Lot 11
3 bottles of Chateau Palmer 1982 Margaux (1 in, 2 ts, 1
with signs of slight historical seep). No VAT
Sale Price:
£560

> [Instructions for the task]
Transcribe every line of the records exactly, please.

> [Solved problem]
Lot 11
3 bottles of Chateau Palmer 1982 Margaux (1 in, 2 ts, 1
with signs of slight historical seep). No VAT
Sale Price:
£560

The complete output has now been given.